5/5 21/25 Possible Score
Plot – 4(Strong)
Characters – 5(Very Strong)
World Building – 5(Very Strong)
Writing – 3(Fine)
Heart & Mind Aspect – 4(Strong)
Assassin’s Quest by Robin Hobb takes the court intrigue model of the first two books, that focuses mostly on the Castle of Buckkeep and the royal court there, and throws it out the window in favor of a more traditional fantasy questing. This entry into the Farseer Trilogy is all about Fitz learning who he is as a man without anyone telling him what to do. Like a lot of new adults, he makes some pretty dumb decisions at times. He is led by his emotions often and he sometimes flounders about the countryside trying to shirk his responsibilities. One of the main criticisms of this book is that it is too long, with way too much time spent with Fitz walking around the woods, and that he makes stupid decisions. I personally am absolutely fine with this because book 1 is about him dealing with his life as a child and losing his innocence. Book 2 is about Fitz learning responsibility, and dealing with teenage issues and reactions. Book 3 is all about him figuring out who he is as a man and I expect that to be messy at times.

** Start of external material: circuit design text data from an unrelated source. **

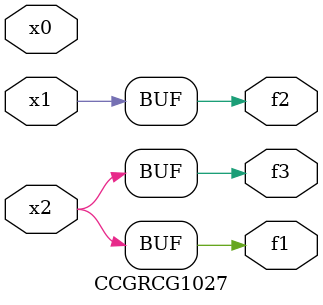
<source format=v>
module CCGRCG1027(
	input x0, x1, x2,
	output f1, f2, f3
);
	assign f1 = x2;
	assign f2 = x1;
	assign f3 = x2;
endmodule

</source>
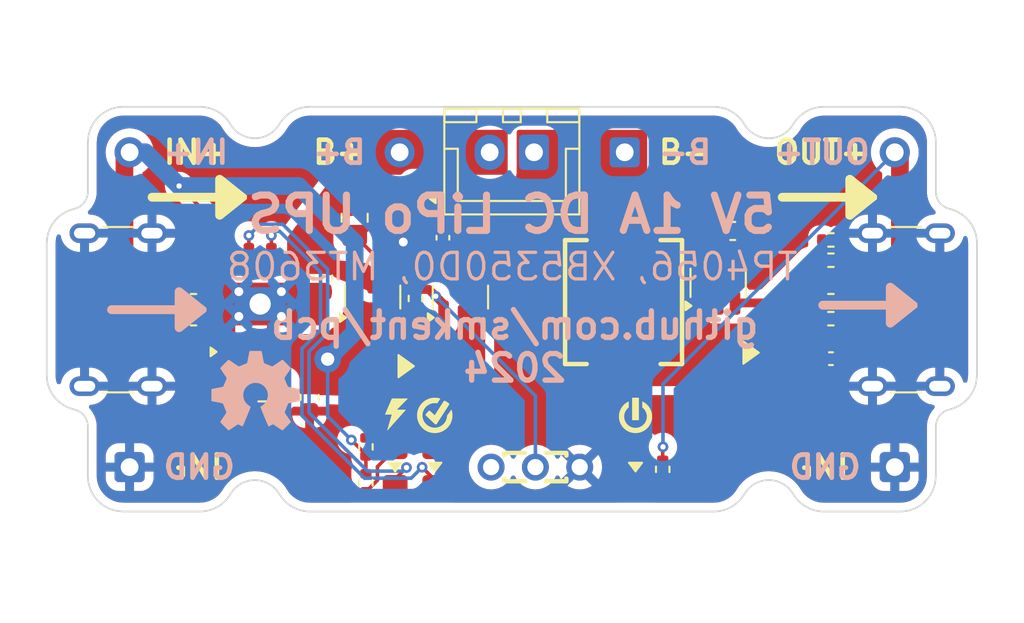
<source format=kicad_pcb>
(kicad_pcb
	(version 20240108)
	(generator "pcbnew")
	(generator_version "8.0")
	(general
		(thickness 1.6)
		(legacy_teardrops no)
	)
	(paper "A4")
	(layers
		(0 "F.Cu" signal)
		(31 "B.Cu" signal)
		(32 "B.Adhes" user "B.Adhesive")
		(33 "F.Adhes" user "F.Adhesive")
		(34 "B.Paste" user)
		(35 "F.Paste" user)
		(36 "B.SilkS" user "B.Silkscreen")
		(37 "F.SilkS" user "F.Silkscreen")
		(38 "B.Mask" user)
		(39 "F.Mask" user)
		(40 "Dwgs.User" user "User.Drawings")
		(41 "Cmts.User" user "User.Comments")
		(42 "Eco1.User" user "User.Eco1")
		(43 "Eco2.User" user "User.Eco2")
		(44 "Edge.Cuts" user)
		(45 "Margin" user)
		(46 "B.CrtYd" user "B.Courtyard")
		(47 "F.CrtYd" user "F.Courtyard")
		(48 "B.Fab" user)
		(49 "F.Fab" user)
		(50 "User.1" user)
		(51 "User.2" user)
		(52 "User.3" user)
		(53 "User.4" user)
		(54 "User.5" user)
		(55 "User.6" user)
		(56 "User.7" user)
		(57 "User.8" user)
		(58 "User.9" user)
	)
	(setup
		(pad_to_mask_clearance 0)
		(allow_soldermask_bridges_in_footprints no)
		(grid_origin 111.9 89.84)
		(pcbplotparams
			(layerselection 0x00010fc_ffffffff)
			(plot_on_all_layers_selection 0x0000000_00000000)
			(disableapertmacros no)
			(usegerberextensions no)
			(usegerberattributes yes)
			(usegerberadvancedattributes yes)
			(creategerberjobfile yes)
			(dashed_line_dash_ratio 12.000000)
			(dashed_line_gap_ratio 3.000000)
			(svgprecision 4)
			(plotframeref no)
			(viasonmask no)
			(mode 1)
			(useauxorigin no)
			(hpglpennumber 1)
			(hpglpenspeed 20)
			(hpglpendiameter 15.000000)
			(pdf_front_fp_property_popups yes)
			(pdf_back_fp_property_popups yes)
			(dxfpolygonmode yes)
			(dxfimperialunits yes)
			(dxfusepcbnewfont yes)
			(psnegative no)
			(psa4output no)
			(plotreference yes)
			(plotvalue yes)
			(plotfptext yes)
			(plotinvisibletext no)
			(sketchpadsonfab no)
			(subtractmaskfromsilk no)
			(outputformat 1)
			(mirror no)
			(drillshape 1)
			(scaleselection 1)
			(outputdirectory "")
		)
	)
	(net 0 "")
	(net 1 "B+")
	(net 2 "B-")
	(net 3 "VIN")
	(net 4 "GND")
	(net 5 "BATVDD")
	(net 6 "BOOST")
	(net 7 "VOUT")
	(net 8 "LOAD_SWITCH")
	(net 9 "SW")
	(net 10 "Net-(J0-CC1)")
	(net 11 "Net-(J0-CC2)")
	(net 12 "Net-(J1-CC1)")
	(net 13 "Net-(J1-CC2)")
	(net 14 "Net-(LED1-K)")
	(net 15 "Net-(LED1-A)")
	(net 16 "Net-(LED2-A)")
	(net 17 "Net-(LED2-K)")
	(net 18 "Net-(LED3-A)")
	(net 19 "Net-(Q2-G)")
	(net 20 "Net-(U1-PROG)")
	(net 21 "FB")
	(net 22 "unconnected-(SW1-A-Pad1)")
	(net 23 "unconnected-(U2-VT-Pad1)")
	(net 24 "unconnected-(U3-NC-Pad6)")
	(footprint "Resistor_SMD:R_0402_1005Metric" (layer "F.Cu") (at 146.3972 94.791))
	(footprint "Resistor_SMD:R_0402_1005Metric" (layer "F.Cu") (at 146.3972 95.936 180))
	(footprint "Resistor_SMD:R_0402_1005Metric" (layer "F.Cu") (at 122.949 98.097 90))
	(footprint "Resistor_SMD:R_0402_1005Metric" (layer "F.Cu") (at 146.3952 98.222))
	(footprint "Package_TO_SOT_SMD:SOT-23-6" (layer "F.Cu") (at 140.033 97.2115 90))
	(footprint "Package_TO_SOT_SMD:SOT-23" (layer "F.Cu") (at 125.489 98.0165 90))
	(footprint "lcsc:IND-SMD_L7.0-W6.6" (layer "F.Cu") (at 134.694 98.301 -90))
	(footprint "Resistor_SMD:R_0402_1005Metric" (layer "F.Cu") (at 117.488 99.621 90))
	(footprint "custom:LED_0805_2012Metric_Pad1.15x1.40mm_HandSolder_simple" (layer "F.Cu") (at 121.806 107.62 90))
	(footprint "Package_TO_SOT_SMD:SOT-23" (layer "F.Cu") (at 120.536 98.0165 90))
	(footprint "graphics:icon-check-mark-circle-2mm" (layer "F.Cu") (at 124.0412 104.70017))
	(footprint "Capacitor_SMD:C_0603_1608Metric" (layer "F.Cu") (at 140.856 94.285))
	(footprint "Resistor_SMD:R_0402_1005Metric" (layer "F.Cu") (at 136.9046 107.745 -90))
	(footprint "custom:SOIC-8-1EP_3.9x4.9mm_P1.27mm_EP2.41x3.3mm_ThermalVias_CustomVias_Large" (layer "F.Cu") (at 114.186 98.411 90))
	(footprint "Capacitor_SMD:C_0603_1608Metric" (layer "F.Cu") (at 117.742 96.939 90))
	(footprint "Capacitor_SMD:C_0402_1005Metric" (layer "F.Cu") (at 146.3972 101.496))
	(footprint "custom:PinHeader_1x01_P2.54mm_simple" (layer "F.Cu") (at 150 89.84))
	(footprint "Resistor_SMD:R_0805_2012Metric_Pad1.20x1.40mm_HandSolder" (layer "F.Cu") (at 119.52 93.539 -90))
	(footprint "Resistor_SMD:R_0402_1005Metric" (layer "F.Cu") (at 146.3952 99.238))
	(footprint "custom:PinHeader_1x01_P2.54mm_simple" (layer "F.Cu") (at 106.82 89.84))
	(footprint "custom:JST_XH_B2B-XH-A_1x02_P2.50mm_Vertical_simple_pad2gnd" (layer "F.Cu") (at 127.14 89.84))
	(footprint "custom:SW-TH_DEALON_SS-12D01-GX_simple" (layer "F.Cu") (at 129.72 107.62))
	(footprint "Capacitor_SMD:C_0603_1608Metric" (layer "F.Cu") (at 116.98 103.683 -90))
	(footprint "custom:PinHeader_1x01_P2.54mm_simple_square" (layer "F.Cu") (at 106.82 107.62))
	(footprint "Resistor_SMD:R_0805_2012Metric_Pad1.20x1.40mm_HandSolder" (layer "F.Cu") (at 114.313 103.175))
	(footprint "Capacitor_SMD:C_0402_1005Metric" (layer "F.Cu") (at 124.501 94.666 -90))
	(footprint "graphics:icon-power-2mm" (layer "F.Cu") (at 135.368736 104.699488))
	(footprint "Resistor_SMD:R_0402_1005Metric" (layer "F.Cu") (at 120.155 106.479 90))
	(footprint "custom:D_SMA_simple" (layer "F.Cu") (at 122.409 101.905 180))
	(footprint "custom:SOT-23-5_simple" (layer "F.Cu") (at 122.253 93.7715 -90))
	(footprint "custom:LED_0805_2012Metric_Pad1.15x1.40mm_HandSolder_simple" (layer "F.Cu") (at 135.3696 107.62 90))
	(footprint "custom:PinHeader_1x01_P2.54mm_simple_square" (layer "F.Cu") (at 150 107.62))
	(footprint "custom:PinHeader_1x01_P2.54mm_simple" (layer "F.Cu") (at 122.06 89.84 180))
	(footprint "custom:USB_C_Receptacle_GCT_USB4125-xx-x_6P_TopMnt_Horizontal_handsolder" (layer "F.Cu") (at 105.08 98.73 -90))
	(footprint "Resistor_SMD:R_0402_1005Metric" (layer "F.Cu") (at 110.4268 99.238))
	(footprint "custom:D_SMA_simple" (layer "F.Cu") (at 141.872 101.143 180))
	(footprint "custom:LED_0805_2012Metric_Pad1.15x1.40mm_HandSolder_simple"
		(layer "F.Cu")
		(uuid "c43c8e2d-5c40-4548-87f0-d4d80583bfe0")
		(at 124.04137 107.62 90)
		(descr "LED SMD 0805 (2012 Metric), square (rectangular) end terminal, IPC_7351 nominal, (Body size source: https://docs.google.com/spreadsheets/d/1BsfQQcO9C6DZCsRaXUlFlo91Tg2WpOkGARC1WS5S8t0/edit?usp=sharing), generated with kicad-footprint-generator")
		(tags "LED handsolder")
		(property "Reference" "LED2"
			(at 0 -1.65 -90)
			(layer "F.SilkS")
			(hide yes)
			(uuid "62924967-59e3-4094-96ae-d6ab7748c1e6")
			(effects
				(font
					(size 1 1)
					(thickness 0.15)
				)
			)
		)
		(property "Value" "Done"
			(at 0 1.65 -90)
			(layer "F.Fab")
			(uuid "1b007aa0-b5a1-4d8f-823e-04cae1cfb736")
			(effects
				(font
					(size 1 1)
					(thickness 0.15)
				)
			)
		)
		(property "Footprint" "custom:LED_0805_2012Metric_Pad1.15x1.40mm_HandSolder_simple"
			(at 0 0 90)
			(unlocked yes)
			(layer "F.Fab")
			(hide yes)
			(uuid "a3febece-1d82-4048-afed-451fe93ab73d")
			(effects
				(font
					(size 1.27 1.27)
					(thickness 0.15)
				)
			)
		)
		(property "Datasheet" ""
			(at 0 0 90)
			(unlocked yes)
			(layer "F.Fab")
			(hide yes)
			(uuid "81250312-97c9-469f-b6d0-accc1d31066b")
			(effects
				(font
					(size 1.27 1.27)
					(thickness 0.15)
				)
			)
		)
		(property "Description" "Light emitting diode"
			(at 0 0 90)
			(unlocked yes)
			(layer "F.Fab")
			(hide yes)
			(uuid "81b8ad1b-371
... [408909 chars truncated]
</source>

Before this series, I read a lot of traditional fantasy where a party of tropes would be traveling the land on a quest to stop a big evil. Even though I loved the first two books in this series, I just remember how excited I was to finally explore the Six Duchies, and the areas beyond the Mountain Kingdom. Rereading this book now, I realize that the world building that was in this third book is so important to the rest of Robin Hobb’s books, and it was on a whole new level from the previous two Farseer books. The world building in this third book has such interesting mysteries and backstories for the Six Duchies, the dragons, and our characters.
The characters in Assassin’s Quest are my favorite in the three books. We learn so much more about Fitz as he learns about himself. We get more background on The Fool which is always a treat, but Hobb also adds Kettle and Starling as characters in this book. Kettle is one of my favorite character in the whole series and I just love her story and the mystery that surrounds her. All the other characters, Kettricken, Burrich, Molly, Verity, and Rolf have just such great stories that I absolutely love. Not to mention that Nighteyes completely steals the show in this book.
I definitely recommend Assassin’s Quest to people reading the Farseer Trilogy. I absolutely love the traveling and inner struggles of Fitz. Like I’ve said in other reviews, I really relate to Fitz, and I could see myself making the same decisions that he does, because I’m an emotional person too. If a reader can look past the longer scenes of traveling, Fitz making brash decisions, and Fitz somehow escaping capture multiple times, than you’ll enjoy this book. However, if these three things annoy you too much, then it might not be your favorite Farseer book.